(Beginning of Page extract)
On 2 April 1973 Lennon and Ono introduced the conceptual country of Nutopia at a press conference in New York City.

Lennon and Ono declared themselves ambassadors of the country and sought diplomatic immunity to end Lennon's ongoing immigration troubles as he and Ono tried to remain in the United States. (Ono already had a Resident Alien "green card" through her previous husband, Tony Cox. Lennon had been denied permanent residence status.) Lennon talked about the imaginary country, which would live up to the ideals of his songs "Imagine" and "Mind Games", saying this in the "official" declaration, signed the day before:

We announce the birth of a conceptual country, NUTOPIA.

Citizenship of the country can be obtained by declaration of your awareness of NUTOPIA.

NUTOPIA has no land, no boundaries, no passports, only people.

NUTOPIA has no laws other than cosmic.
(End of Page extract)
(Beginning of Excerpted data)
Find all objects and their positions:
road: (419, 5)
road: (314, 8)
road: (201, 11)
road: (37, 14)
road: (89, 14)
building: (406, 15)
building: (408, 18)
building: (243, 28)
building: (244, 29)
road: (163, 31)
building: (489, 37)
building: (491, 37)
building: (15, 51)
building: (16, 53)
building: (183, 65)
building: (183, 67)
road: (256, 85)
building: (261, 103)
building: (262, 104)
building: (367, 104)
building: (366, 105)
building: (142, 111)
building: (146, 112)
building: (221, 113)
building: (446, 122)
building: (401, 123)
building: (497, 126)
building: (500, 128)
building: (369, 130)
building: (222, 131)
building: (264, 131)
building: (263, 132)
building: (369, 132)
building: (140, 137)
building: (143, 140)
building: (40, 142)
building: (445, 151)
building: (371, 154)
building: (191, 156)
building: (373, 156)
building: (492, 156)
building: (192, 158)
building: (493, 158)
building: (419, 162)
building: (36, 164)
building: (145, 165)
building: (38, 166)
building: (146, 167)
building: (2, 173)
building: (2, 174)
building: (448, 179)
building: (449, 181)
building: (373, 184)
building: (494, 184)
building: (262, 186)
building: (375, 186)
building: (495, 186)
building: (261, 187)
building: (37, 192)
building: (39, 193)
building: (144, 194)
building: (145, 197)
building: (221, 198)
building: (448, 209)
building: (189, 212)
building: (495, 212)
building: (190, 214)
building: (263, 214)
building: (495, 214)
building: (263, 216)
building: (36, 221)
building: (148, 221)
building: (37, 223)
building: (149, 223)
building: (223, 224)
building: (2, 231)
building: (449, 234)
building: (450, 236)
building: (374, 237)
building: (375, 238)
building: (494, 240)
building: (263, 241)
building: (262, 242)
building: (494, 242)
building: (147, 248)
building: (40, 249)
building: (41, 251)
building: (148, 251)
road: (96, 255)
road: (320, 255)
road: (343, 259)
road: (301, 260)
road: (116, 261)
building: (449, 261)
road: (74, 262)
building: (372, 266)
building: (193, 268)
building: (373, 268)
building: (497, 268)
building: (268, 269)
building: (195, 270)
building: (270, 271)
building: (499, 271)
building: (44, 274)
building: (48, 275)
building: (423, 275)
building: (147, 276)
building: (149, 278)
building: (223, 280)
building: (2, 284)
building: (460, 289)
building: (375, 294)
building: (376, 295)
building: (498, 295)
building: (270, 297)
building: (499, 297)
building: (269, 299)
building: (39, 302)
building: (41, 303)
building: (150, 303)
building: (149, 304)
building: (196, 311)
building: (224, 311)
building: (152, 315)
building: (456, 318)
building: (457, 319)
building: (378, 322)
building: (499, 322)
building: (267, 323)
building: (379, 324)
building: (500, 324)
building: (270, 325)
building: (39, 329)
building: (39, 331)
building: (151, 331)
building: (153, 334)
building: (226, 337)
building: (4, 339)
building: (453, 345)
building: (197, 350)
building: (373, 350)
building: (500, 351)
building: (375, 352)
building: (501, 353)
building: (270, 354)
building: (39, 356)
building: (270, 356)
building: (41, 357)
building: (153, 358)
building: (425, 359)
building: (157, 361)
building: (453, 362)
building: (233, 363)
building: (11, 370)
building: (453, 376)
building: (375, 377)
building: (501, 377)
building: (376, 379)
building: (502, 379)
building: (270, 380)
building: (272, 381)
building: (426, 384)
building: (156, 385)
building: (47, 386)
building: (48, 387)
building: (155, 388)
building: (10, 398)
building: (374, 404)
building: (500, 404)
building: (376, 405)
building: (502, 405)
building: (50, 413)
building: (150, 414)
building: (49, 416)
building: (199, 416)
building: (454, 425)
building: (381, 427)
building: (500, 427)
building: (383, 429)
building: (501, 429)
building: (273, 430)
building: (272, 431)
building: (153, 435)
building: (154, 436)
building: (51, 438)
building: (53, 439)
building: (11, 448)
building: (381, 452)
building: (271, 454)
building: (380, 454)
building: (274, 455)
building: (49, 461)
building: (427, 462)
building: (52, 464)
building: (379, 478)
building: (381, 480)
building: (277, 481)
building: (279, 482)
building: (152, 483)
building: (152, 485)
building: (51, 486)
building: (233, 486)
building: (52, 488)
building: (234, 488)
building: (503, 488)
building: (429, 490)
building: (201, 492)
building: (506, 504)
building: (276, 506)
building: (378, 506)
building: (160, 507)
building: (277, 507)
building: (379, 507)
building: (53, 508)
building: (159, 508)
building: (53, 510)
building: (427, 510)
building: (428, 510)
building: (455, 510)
(End of Excerpted data)
Problems to work on:
1. Copy the Nutopia passage word for word, everything from "Lennon and Ono declared" down to "passports, only people.".
2. In the Nutopia passage, on what date did Lennon and Ono introduce Nutopia at a press conference?
The data comes from an unrelated source.

Outputs by task:
1.
Lennon and Ono declared themselves ambassadors of the country and sought diplomatic immunity to end Lennon's ongoing immigration troubles as he and Ono tried to remain in the United States. (Ono already had a Resident Alien "green card" through her previous husband, Tony Cox. Lennon had been denied permanent residence status.) Lennon talked about the imaginary country, which would live up to the ideals of his songs "Imagine" and "Mind Games", saying this in the "official" declaration, signed the day before:

We announce the birth of a conceptual country, NUTOPIA.

Citizenship of the country can be obtained by declaration of your awareness of NUTOPIA.

NUTOPIA has no land, no boundaries, no passports, only people.

2. 2 April 1973